The window got gray and then pink. The bird sounds increased, some trucks drove by somewhere outside, not many, and not often. The sun was up. In the other half of the duplex, water ran. Kathie stopped wrenching herself around. I heard Hawk get up next door and the shower start. Kathie’s breathing was quiet. I got up and went to my suitcase and took out one of my shirts and handed it to her. “Here,” I said. “I don’t have a robe, but this might do. Later we’ll buy you some clothes.”

“Why,” she said. Her voice was normal now but flat, and very soft.

“Because you need some. You’ve been wearing that dress for a couple of days now.”

“I mean why didn’t you take me?”

“I’m sort of spoken for,” I said.

“You don’t want me.”

“Part of me does, I was jumping out of my skin. But it’s not my style. It has to do with love. And, ah, your, your approach wasn’t quite right.”

“You think I’m corrupt.”

“I think you’re neurotic.”

“You fucking pig.”

“That approach doesn’t do it either,” I said. “Though Lots of people have used it on me.”

She was quiet, but a pink flush smudged across each cheekbone.

The shower stopped and I heard Hawk walk back to the bedroom.

“I guess I’ll shower now,” I said. “You ought to be out of here and wearing something when I’m through. Then we’ll all have a nice breakfast and plan our day.”

22

My shirt reached nearly to Kathie’s knees and she ate breakfast in it, silently, perched on a stool at the counter with her knees together. Hawk sat across the counter, splendid in a bell-sleeved white shirt. He was wearing a gold earring in his right ear, and a thin gold chain tight around his neck. The Bouchers had left some eggs and some white bread. I steam-fried the eggs with a small splash of white wine, and served the toast with apple butter.

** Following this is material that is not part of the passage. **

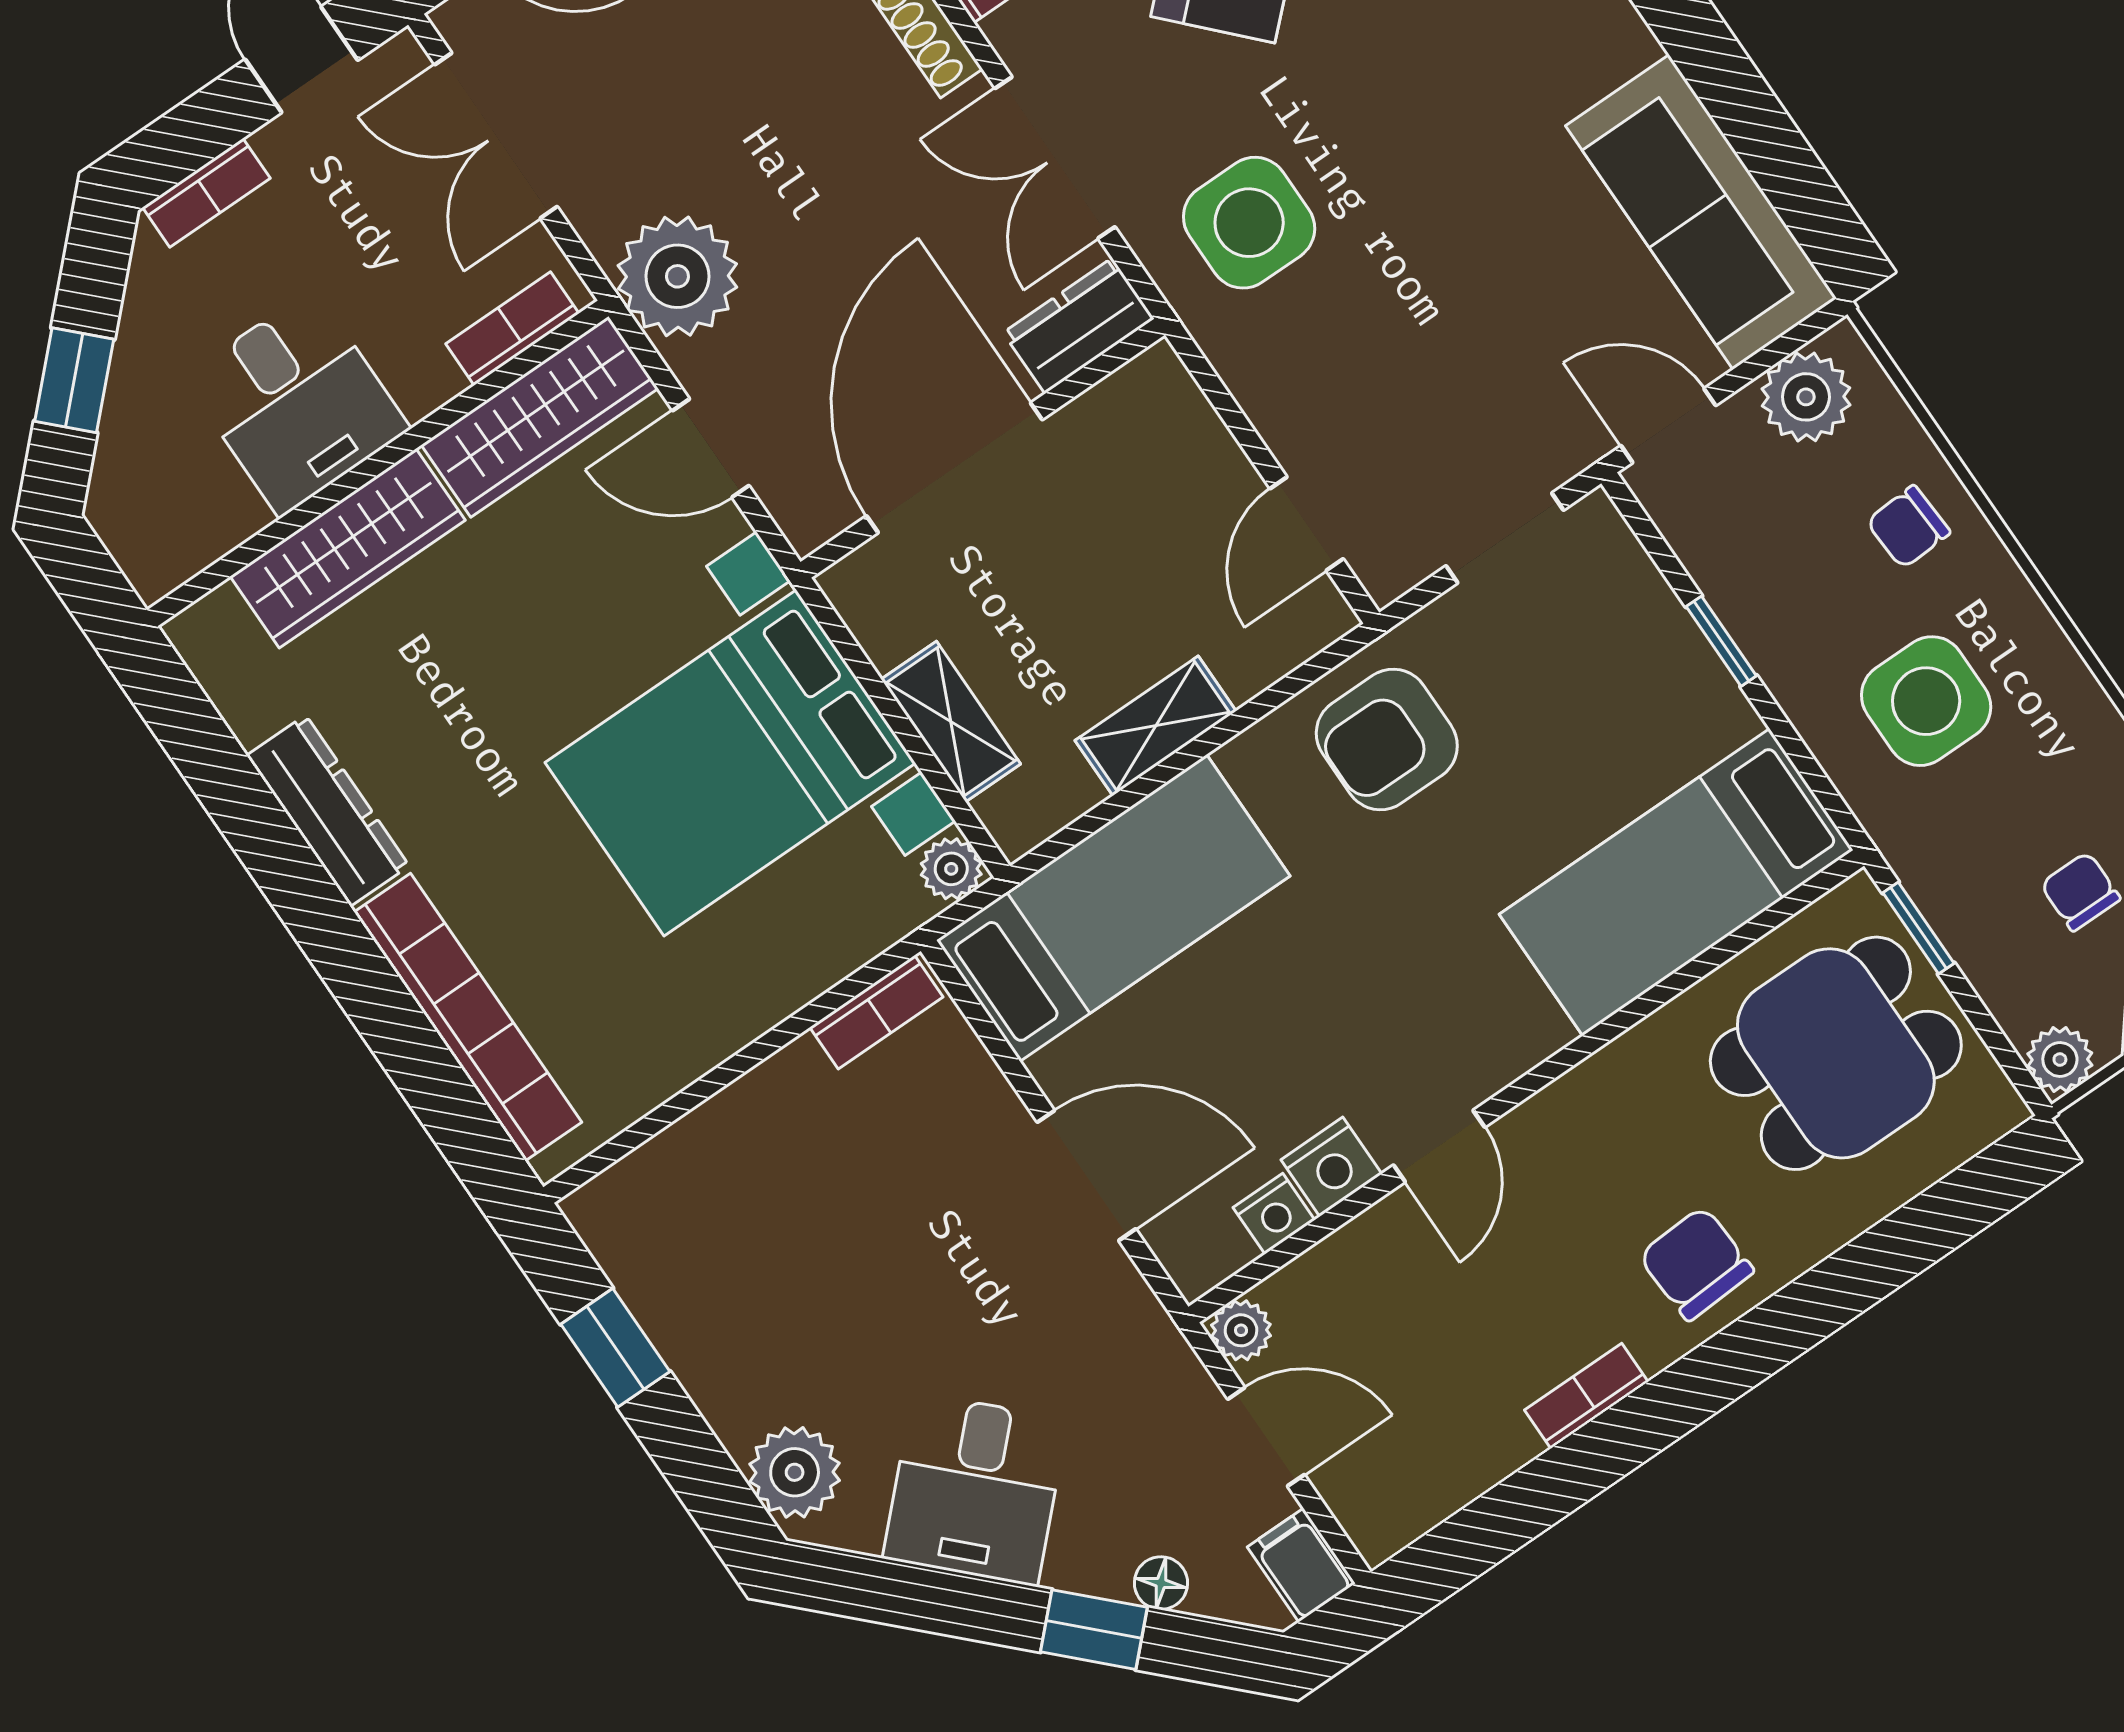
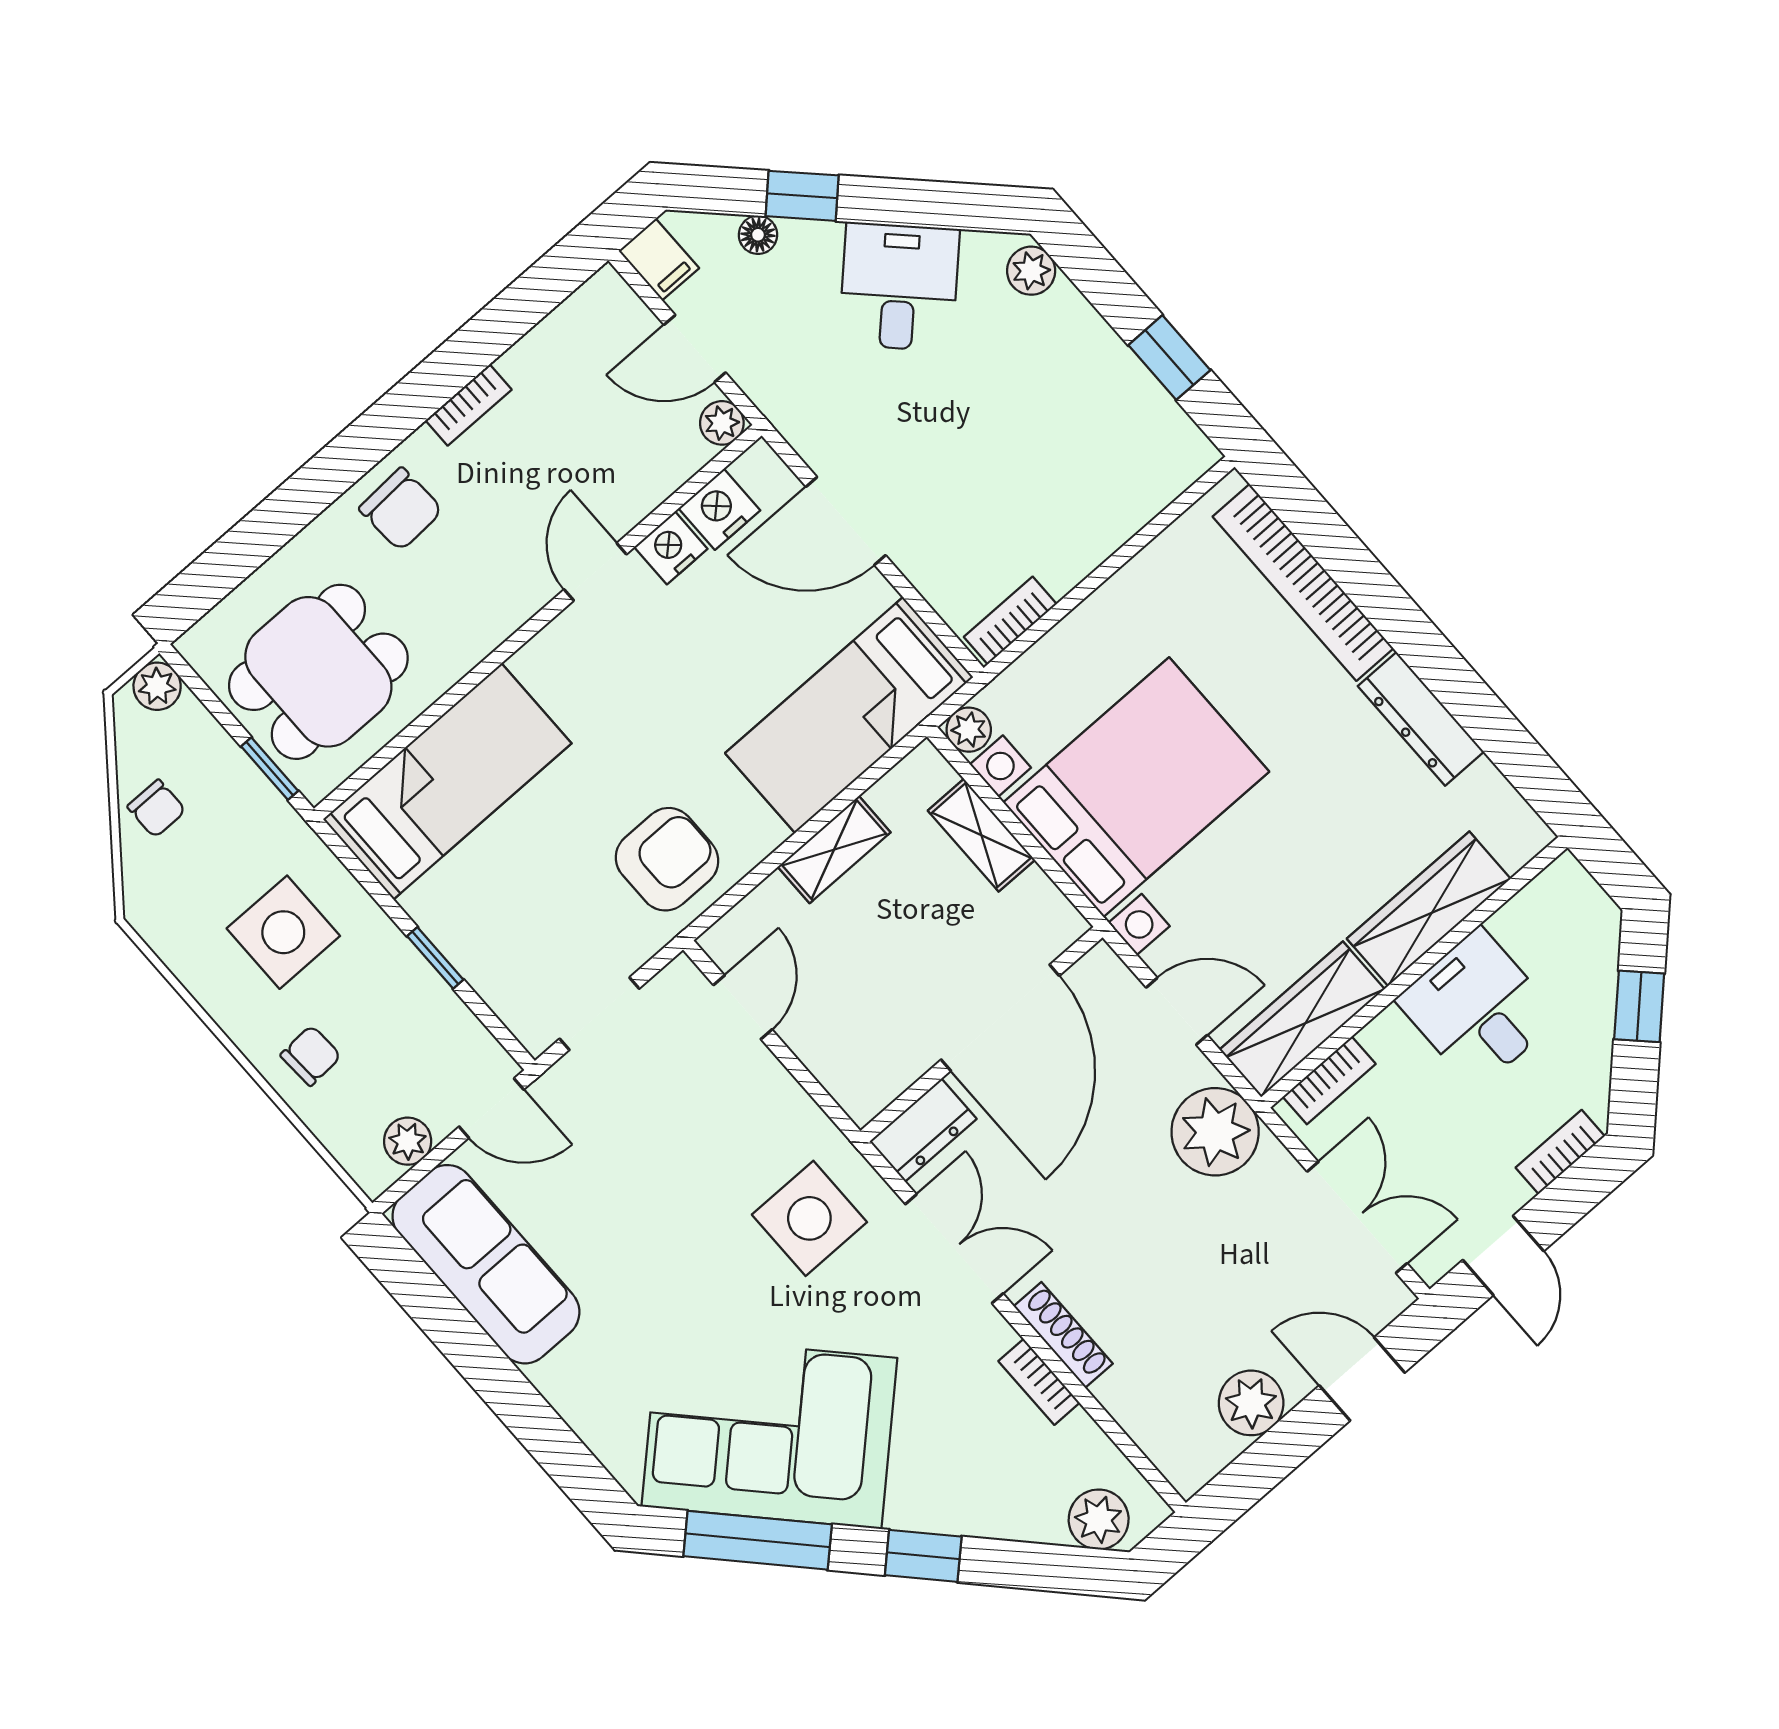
plant: (1806, 397) -> (408, 1141), width x0.73, depth x0.73
nightstand: (1274, 1214) -> (719, 509), width x1.39, depth x1.35
plant: (795, 1472) -> (1031, 271), width x0.73, depth x0.73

Hawk ate with pleasure, his movements exact and sure, like a surgeon, or at least as I hoped a surgeon’s would be. Kathie ate without appetite but neatly, leaving most of the eggs and half the toast on her plate.

I said, “There’s some kind of clothing store down Boulevard St. Laurent. I saw it when we came up last night. Hawk, why don’t you take Kathie down there and get her some clothes?”

“Maybe she rather go with you, babe.”

Kathie said in a flat voice, softly, “I’d rather go with you, Hawk.” It was the first time I could remember her using his name.

“You ain’t gonna make a move on me in the car, are you?”

She dropped her head.

“Go ahead,” I said. “I’ll clean up here and then I’ll think a little.”

Hawk said, “Don’t hurt yourself.”

I said, “Kathie, put on some clothes.”

She didn’t move and she didn’t look at me.

Hawk said, “Come on, girl, shake your ass. You heard the man.”

Kathie got up and went upstairs.

Hawk and I looked at each other. Hawk said, “You think she might be about to break the color barrier?”